HUTCHMED (China) Limited announced that it has initiated a registrational Phase III clinical trial of HMPL-306 in patients with mutated isocitrate dehydrogenase (IDH) 1 or 2 relapsed /refractory acute myeloid leukemia (AML) in China. The first patient received their first dose on May 11, 2024. HMPL-306 is a novel dual-inhibitor of IDH1 and IDH2 enzymes.

Mutations of IDH1 and IDH2 have been implicated as drivers of certain hematological malignancies, gliomas and solid tumors, particularly among AML patients.
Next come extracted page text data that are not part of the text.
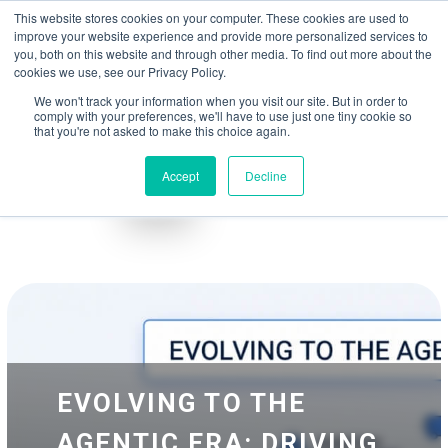
May we use cookies to track your activities? We take your privacy very
Accelerate
Autonomous Supply Chain and Manufacturing
with
Google Cloud
This website stores cookies on your computer. These cookies are used to
seriously. Please see our privacy policy for details and any questions.
Yes
No
agentic platform
,
co-existing systems
example SAP, Oracle, Salesforce and
improve your website experience and provide more personalized services to
Cloud Marketplace
!
you, both on this website and through other media. To find out more about the
cookies we use, see our Privacy Policy.
☰
We won't track your information when you visit our site. But in order to
comply with your preferences, we'll have to use just one tiny cookie so
that you're not asked to make this choice again.
Accept
Decline
Blog
Whitepapers
EVOLVING TO THE
AGENTIC ERA: DRIVING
Although some IDH inhibitors have been approved in certain markets for AML, isoform switching between the cytoplasmic mutant IDH1 and mitochondrial mutant IDH2 often leads to acquired resistance to single inhibitors of IDH1 or IDH2. Targeting both IDH1 and IDH2 mutations may provide therapeutic benefits in cancer patients by overcoming this acquired resistance.
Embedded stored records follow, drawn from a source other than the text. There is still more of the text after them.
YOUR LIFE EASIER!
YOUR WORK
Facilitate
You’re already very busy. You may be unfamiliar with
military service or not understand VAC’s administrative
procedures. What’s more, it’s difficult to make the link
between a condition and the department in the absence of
RAPHAEL is a multicenter, randomized, open-label, registrational Phase III clinical trial designed to evaluate the safety and efficacy of HMPL-306 as a monotherapy in patients with relapsed or refractory AML harboring IDH1 and/or IDH2 mutations. The primary endpoint of overall survival (OS) and the secondary endpoints, including event-free survival (EFS) and complete remission ("CR") rate, will be tested in comparison with current salvage chemotherapy regimens. The Company is looking to enroll approximately 320 patients for this registrational study, which is being led by principal investigator Prof Xiaojun Huang of Peking University People's Hospital.

The study follows positive data from a two-stage, open-label Phase I study evaluating the safety, pharmacokinetics, pharmacodynamics and efficacy of HMPL-306 in this indication (NCT04272957). The first-in-human dose-escalation stage data was presented at the European Hematology Association Congress (EHA) in June 2023. Results of the dose expansion stage of the study in over 50 patients demonstrated promising CR rates at the recommended Phase II dose are expected to be presented at the EHA Congress in June 2024.